From Harford County Public Schools:
On Wednesday, April 11, 2012, Holocaust survivor, Rubin Sztajer visited Edgewood High School to speak with students about his personal experience and life during the Holocaust. He told her story starting from the beginning of the war and life in the Klobuck Ghetto, participating in a death march, and living in the concentration camp, Bergen Belsen. His story was extremely powerful and students in attendance received a very important message.
“It made me squirm in my seat, but that uncomfortableness made me appreciate the coziness of my life even more.” said student, Maya Knight.
During his presentation, Mr. Sztajer talked about many losses in his life; his family, an education, his childhood. He reminded students that they should take any and all opportunities awarded to them. He stated that, “If you are unsuccessful, then you do not have anyone to blame but yourself.” This message was extremely important for high school students to hear as they start preparing for their futures.
“It is extremely challenging to fully understand the atrocities faced by millions of people during the Holocaust. Mr. Sztajer allowed students to visualize the events they learn about in the classroom in a very memorable way. After meeting and speaking with Mr. Sztajer it became even more difficult to listen to the details of what he experienced. Mr. Sztajer is an incredibly kind man, with a very powerful message that everyone should hear,” said Edgewood High social studies teacher, Elizabeth Bernard.

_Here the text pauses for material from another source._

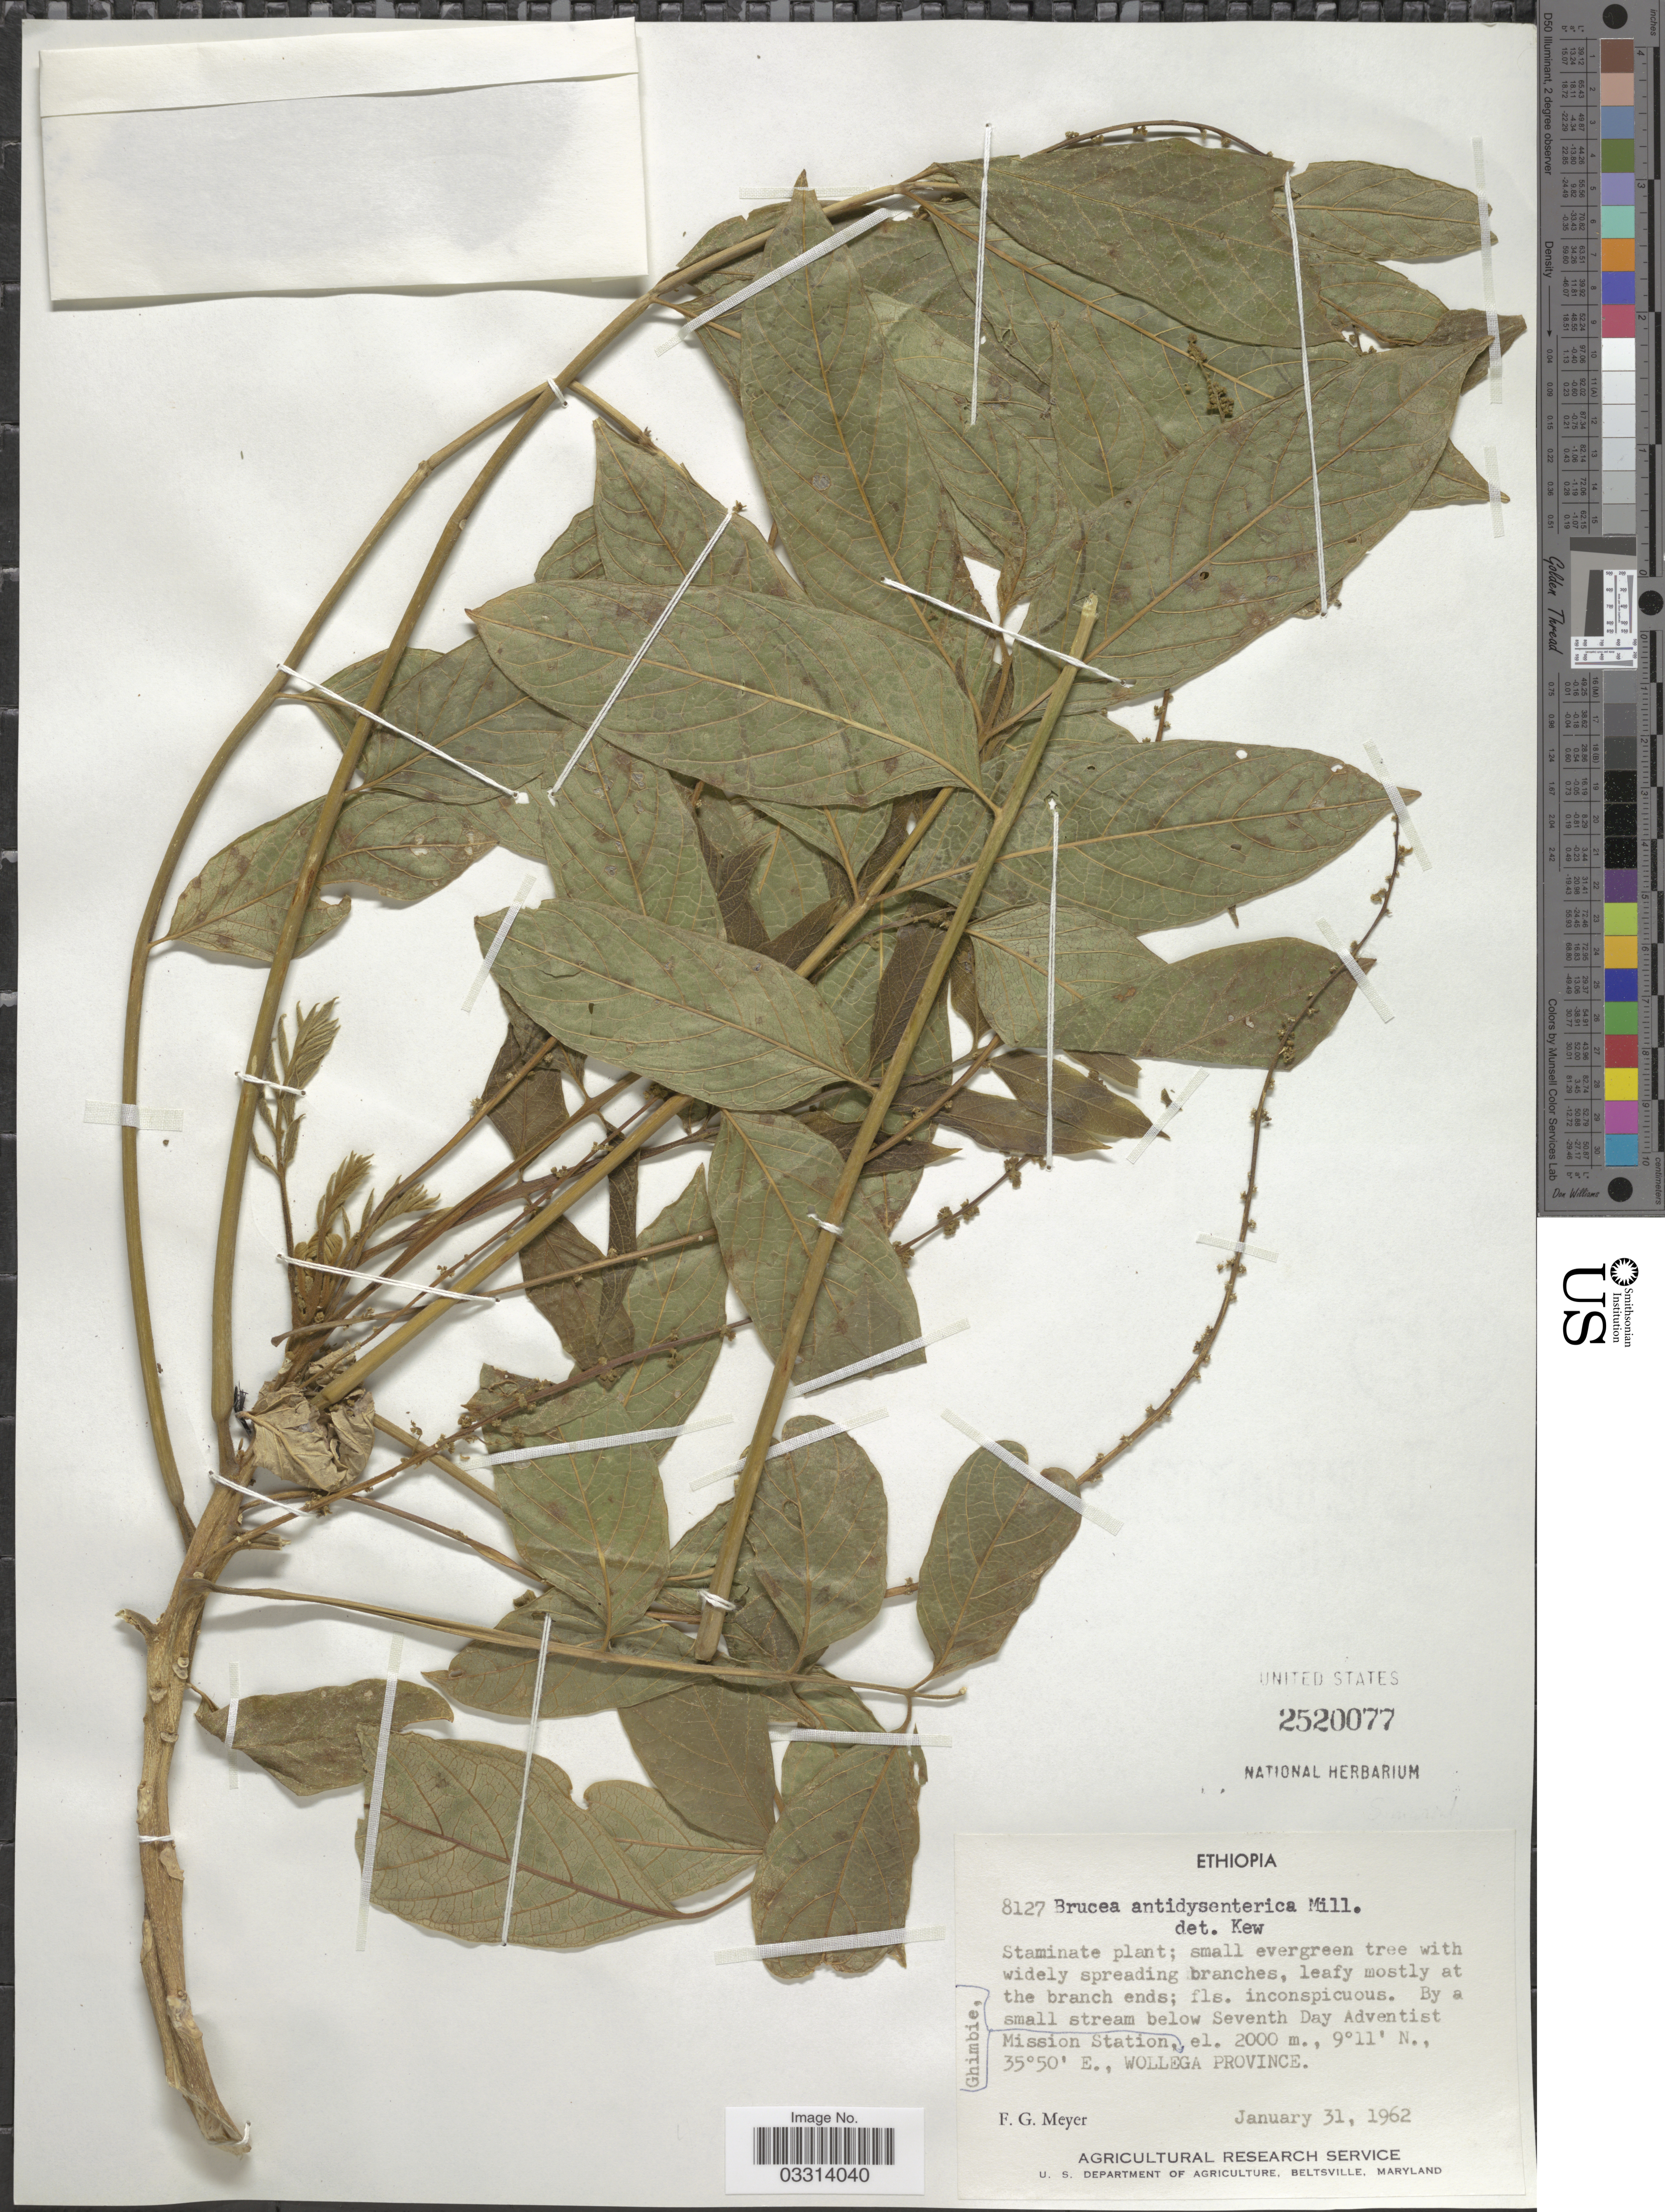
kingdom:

Mr. Sztajer was born in Klobuck, Germany in 1926 and was 13 years old when World War II began. On April 12, 1942 at age 16, Rubin was taken from his family and sent to the Markstadt labor camp never to see his parents, younger brother and his two youngest sisters again. In June 1943, Rubin was transferred to Funfteichen Concentration Camp. For about two months, starting in October of 1944 Rubin participated in death marches in which prisoners, wearing wooden shoes, were marched from camp to camp in the snow. As Allied troops closed in on Germany, Rubin was shipped by cattle car to the Bergen Belsen Concentration Camp. Of the 100 people who were transported, only 10 survived. At the time of liberation in 1945, Rubin was found unconscious by his sister who coincidentally, was also an inmate at the camp. It took Rubin 3 years of treatment to recover his health.
Rubin was sponsored by the Jewish Agency of Baltimore and arrived in the U.S. in May of 1949. After finding a job cleaning, he worked his way up to salesman and remained with the company for 43 years. He retired at the age of 70 and is currently a student at Towson University and enjoys playing golf, exercising and spending time with his family. He has been married for 59 years and has three children and seven grandchildren.
“A presentation of this kind should be necessary for all high school students in the country,” said student, Danilo Darley. “It gives much more impact than a book ever could.”